▸ Exercise goal
Edit the records below by replacing "Contact" with "Hotline" and writing out every line again with nothing else changed. Leave the pictures out of your answer.

(Records to use)

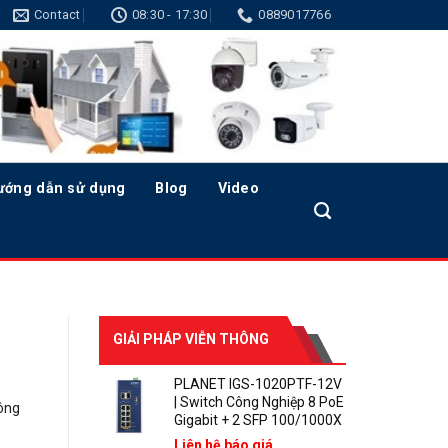
Contact
08:30 - 17:30
0889017766
ướng dẫn sử dụng
Blog
Video
GIẢI PHÁP VIỄN THÔNG
PLANET IGS-1020PTF-12V
| Switch Công Nghiệp 8 PoE
ông
Gigabit + 2 SFP 100/1000X
Liên hệ báo giá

(End Records to use)

▸ Exercise response
Hotline
08:30 - 17:30
0889017766
ướng dẫn sử dụng
Blog
Video
GIẢI PHÁP VIỄN THÔNG
PLANET IGS-1020PTF-12V
| Switch Công Nghiệp 8 PoE
ông
Gigabit + 2 SFP 100/1000X
Liên hệ báo giá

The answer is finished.